Estonia denies plan to honour Nazi veterans

Estonia nazi.jpg

Estonia rejects accusations that it plans to honour Estonians who collaborated with the Nazis during World War II as "freedom fighters", as reported by various European media, EURACTIV has learned.

“Estonian government can guarantee, that nobody would be honoured in Estonia for fighting in nazi uniform or belonging to Waffen-SS”, a government spokesperson told EURACTIV.

Last December, the Delfi news website in Estonia reported that the Defence Ministry wants Parliament to consider a bill that would recognise World War II fighters against Soviet troops as Estonian freedom fighters. Attempts to pass such legislation failed in 2006 and in 2010.

Various media, including the UK Daily Mail and Germany’s Tageszeitung, carried this information.

"To cover crimes, committed by Estonian Nazi collaborators, to call their activities "a struggle for national liberation", to justify and glorify them trough law is blasphemous and unacceptable," the Russian Embassy in Tallinn said in a statement.

In fact, such a draft does not exist, there is only a plan according to the coalition agreement of the Government to prepare a draft resolution to recognise people who have fought to restore the independence of Estonia, government sources from Tallinn told EURACTIV.

Estonia’s Ministry of Defence stresses that neither the Ministry nor the government of Estonia "have drawn up nor will draw up a bill that would label somebody a freedom fighter based on the uniform he wore".

"It is true that the Government of the Republic has, in its work schedule, given the Ministry of Defence the assignment of preparing a draft resolution to recognise people who have fought to restore the independence of Estonia," the Ministry writes further.

“The fight against Nazi and Soviet totalitarian regimes was also a part of the Estonian fight for freedom and the decision of the government to honour the struggle for the restoration of Estonian independence is a natural and unequivocal choice,” the Ministry states.

A number of EU member states of the European Union such as the Czech Republic have approved similar bills to honour their resistance fighters, Tallinn argues further.

The exact wording of the bill is expected to be drafted by spring of this year.

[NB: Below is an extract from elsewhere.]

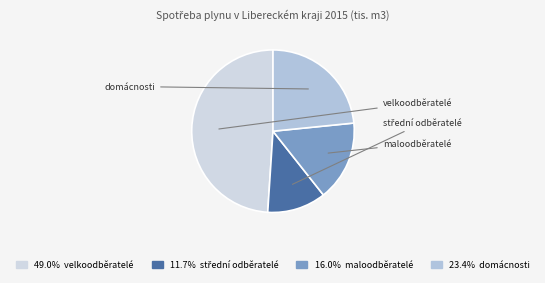

To the nearest percent, what is the combined percentage of domácnosti and velkoodběratelé?

72%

Following the publication of this article, the Estonian Permanent Representation to the EU sent a position paper by the country's Ministry of Defence, which stresses that neither the Ministry nor the government of Estonia "have drawn up nor will draw up a bill that would label somebody a freedom fighter based on the uniform he wore".

"It is true that the Government of the Republic has, in its work schedule, given the Ministry of Defence the assignment of preparing a draft resolution to recognise people who have fought to restore the independence of Estonia," the Ministry writes further.

In its letter, the spokesperson of Estonian Permanent Representation advises that coverage from Delfi should be used carefully.

 

In 1939 the Soviet Union and Nazi Germany concluded the Molotov-Ribbentrop Pact, the secret protocols of which divided Central and Eastern Europe into respective spheres of influence. The same year Germany launched the Second World War with its attack on Poland and the Soviet Union started to fulfil its role by invading Poland from the east, at the same time concentrating large forces on the borders of the three Baltic States and Finland. The Soviet Union occupied Estonia along with Latvia and Lithuania in 1940.

The Soviet occupation was followed by Estonia’s occupation by Nazi Germany in July 1941. In September 1944 Estonia was again occupied by the Soviet Union. Estonia regained its independence in 1991. For the most part Estonians were forcedly mobilised by the totalitarian regimes that occupied Estonia what is against international law.